EXTRACT PROVIDED
---------------
Day after day we use single-use plastic bags—a material used for only seconds that lasts in the environment forever. What happens to them after they leave our sight?
The LULAC Hoggie Council helped to organize, with
cooperation from the Texas Coastal Bend Chapter of the Surfrider Foundation, an event last Wednesday that featured the documentary, “Bag It the Movie: Is Your Life Too Plastic?”
“I guarantee you that after tonight, you will be a convert,” said John Adams, representative from the Surfrider organization. “I’ve watched the film four times now and it’s really gripping.”
The film, which started out as a simple documentary about plastic bags, evolved into a much wider investigation into how our world deals with plastic and its effects on waterways, oceans, and even our bodies.
“When you throw out trash,” said Veronica Jurado, LULAC service chair and psychology/music major, ”it builds up underground. Plastic stays forever and that’s why we have to get rid of it now.”
---------------
DATA SEGMENT
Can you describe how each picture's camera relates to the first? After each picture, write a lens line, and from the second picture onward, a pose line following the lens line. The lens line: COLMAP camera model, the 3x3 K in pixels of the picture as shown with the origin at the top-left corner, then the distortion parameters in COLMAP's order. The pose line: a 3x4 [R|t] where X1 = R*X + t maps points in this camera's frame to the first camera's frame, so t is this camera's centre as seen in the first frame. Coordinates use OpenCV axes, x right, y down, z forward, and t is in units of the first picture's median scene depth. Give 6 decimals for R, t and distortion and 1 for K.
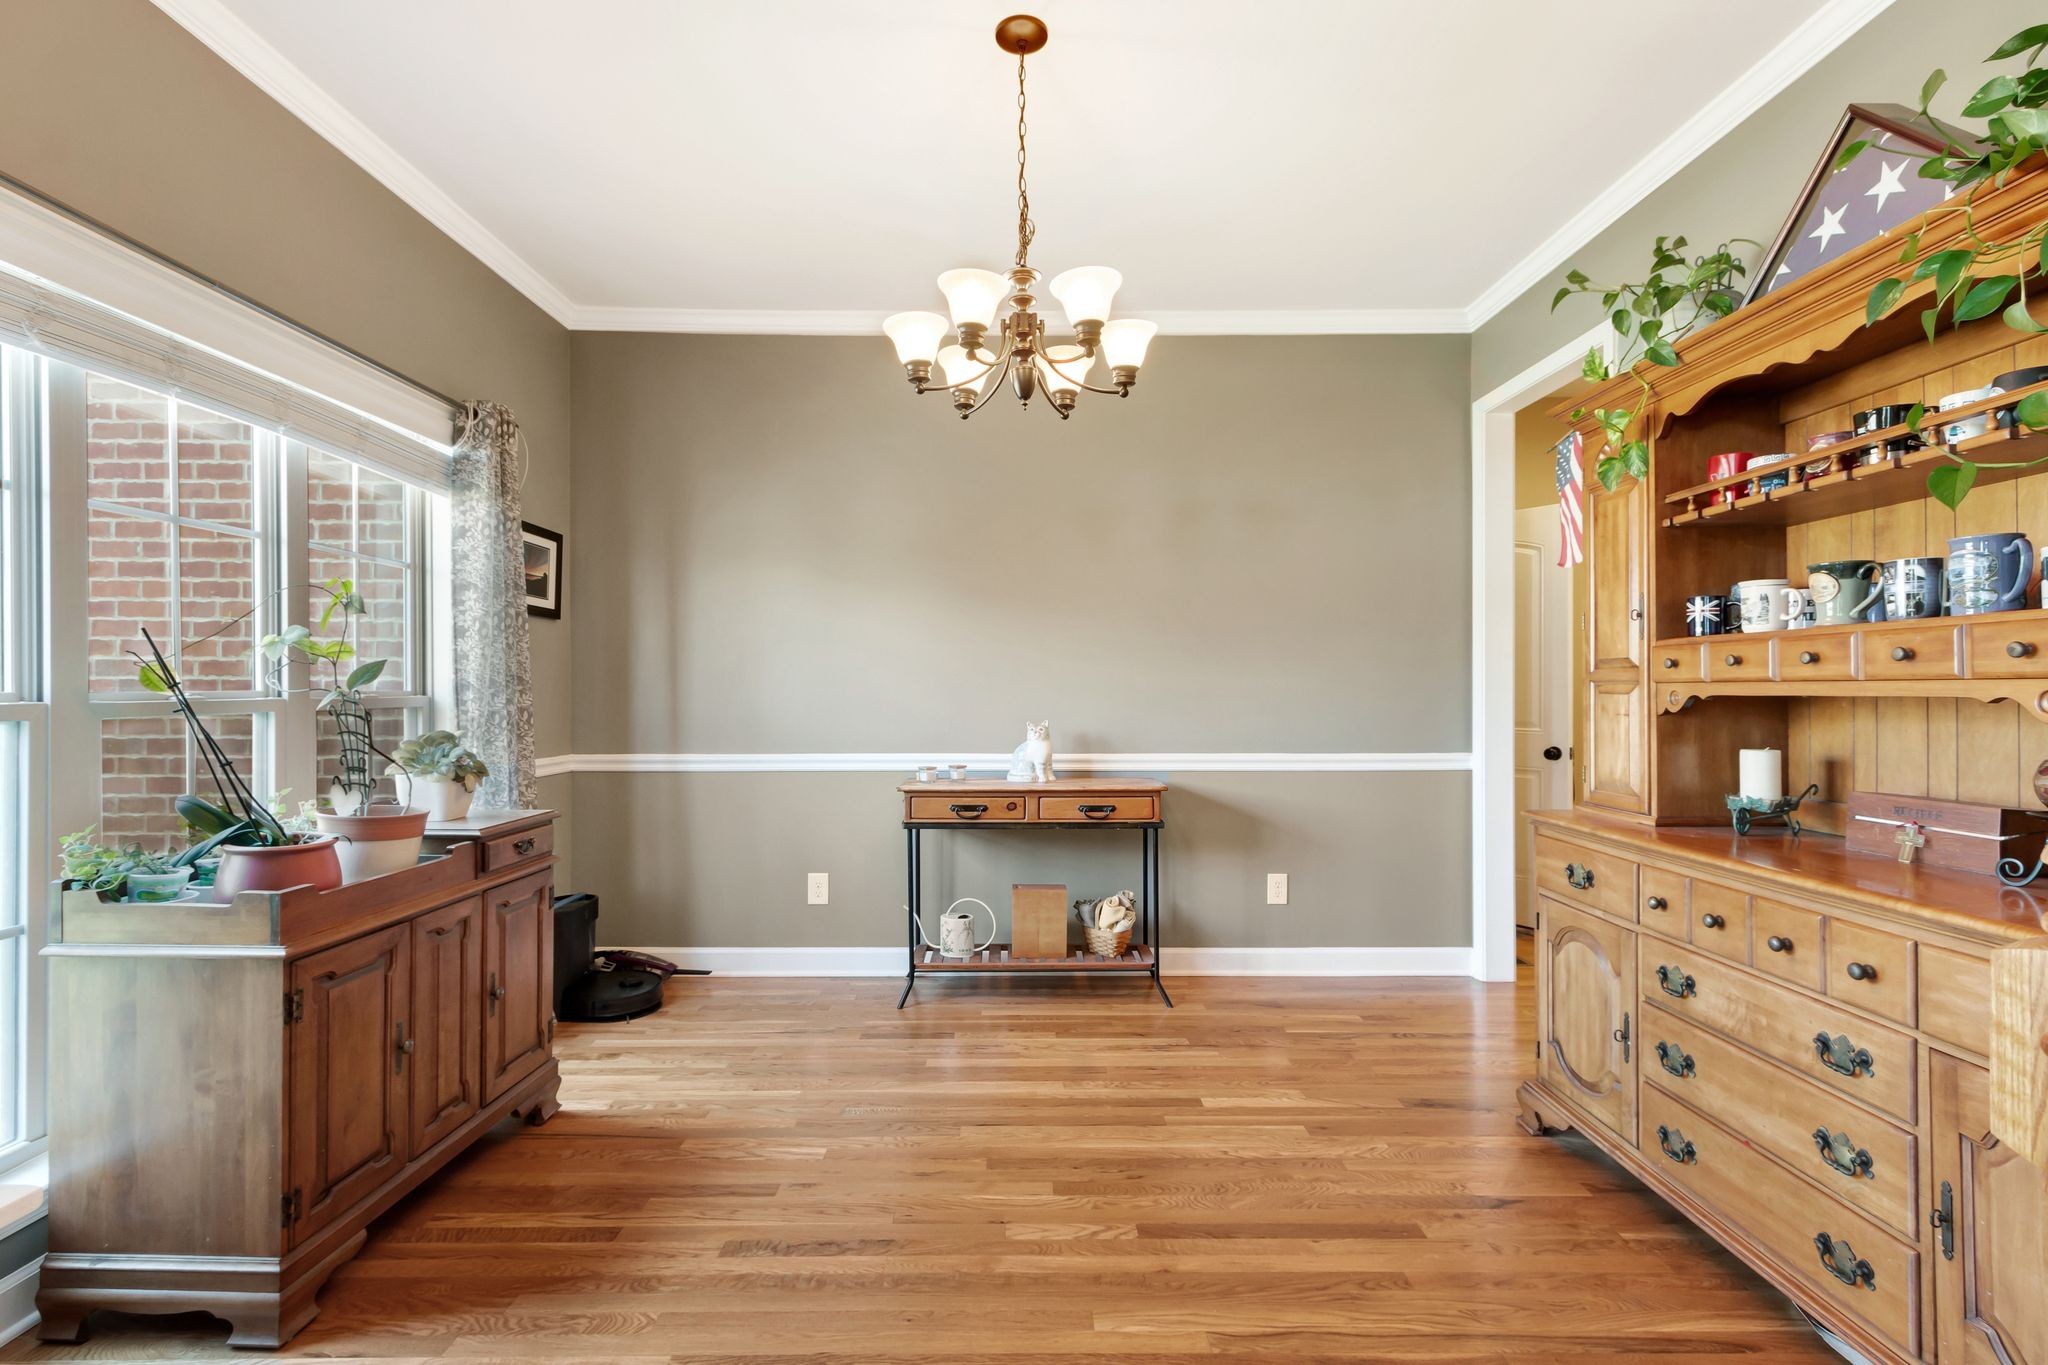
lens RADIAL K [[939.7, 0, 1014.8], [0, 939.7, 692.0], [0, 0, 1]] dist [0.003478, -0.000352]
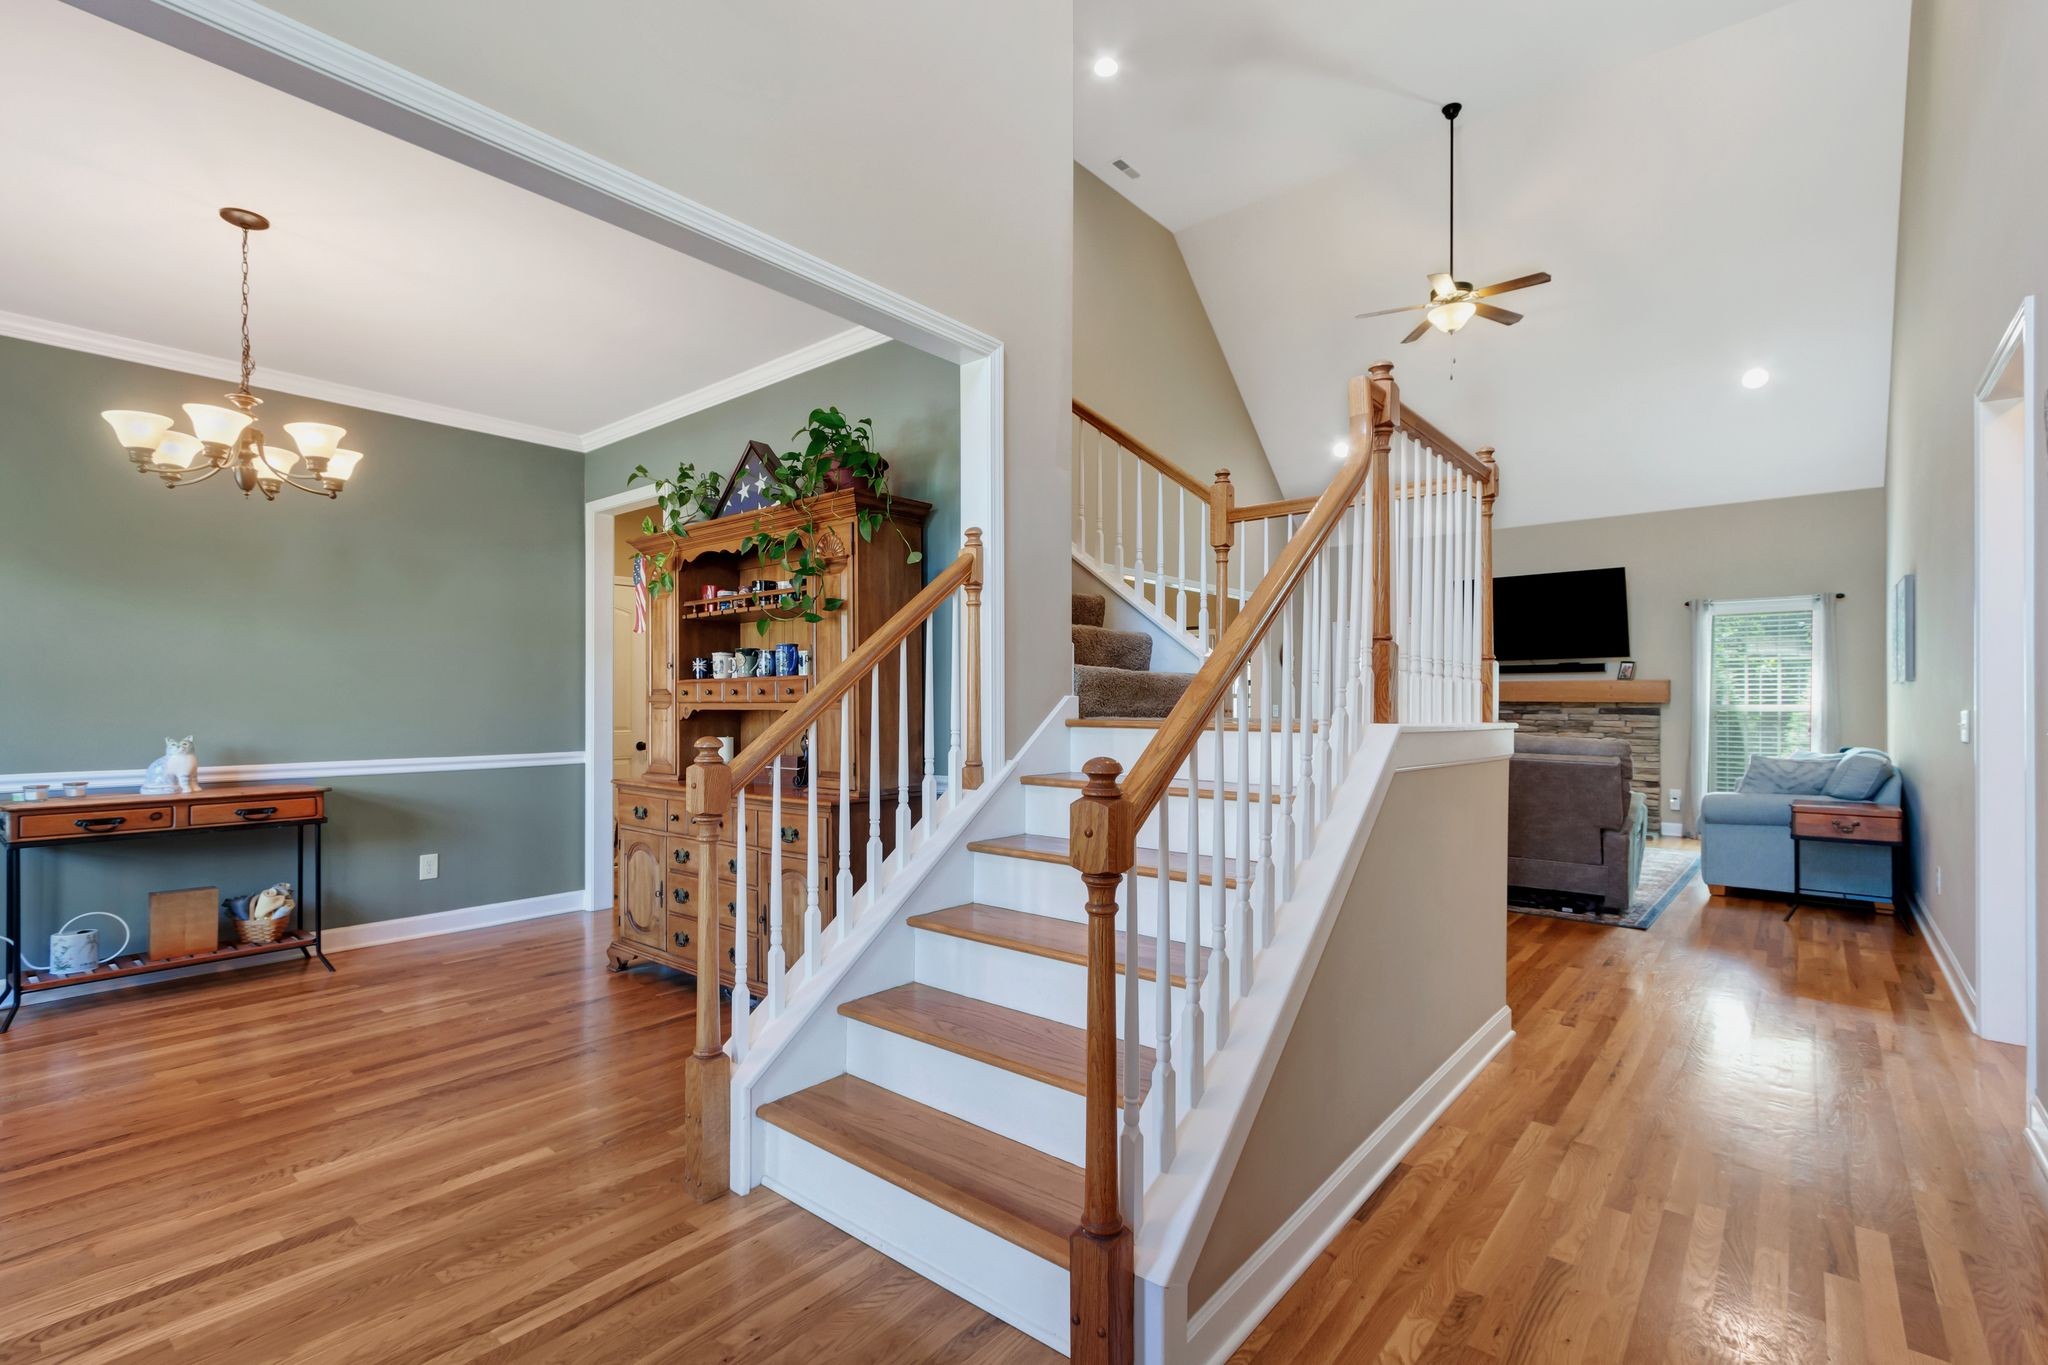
---------------
EXERCISE 1
According to the article on the plastic bag documentary screening, what does the film's wider investigation say plastic affects? List each one.
EXERCISE 2
Echo the article on the plastic bag documentary screening word for word, beginning at the words "Day after day" and stopping after "even our bodies.".
You can set the material aside; none of it is needed here.

WRITTEN SOLUTION 1
- Waterways
- Oceans
- Our bodies

WRITTEN SOLUTION 2
Day after day we use single-use plastic bags—a material used for only seconds that lasts in the environment forever. What happens to them after they leave our sight?
The LULAC Hoggie Council helped to organize, with
cooperation from the Texas Coastal Bend Chapter of the Surfrider Foundation, an event last Wednesday that featured the documentary, “Bag It the Movie: Is Your Life Too Plastic?”
“I guarantee you that after tonight, you will be a convert,” said John Adams, representative from the Surfrider organization. “I’ve watched the film four times now and it’s really gripping.”
The film, which started out as a simple documentary about plastic bags, evolved into a much wider investigation into how our world deals with plastic and its effects on waterways, oceans, and even our bodies.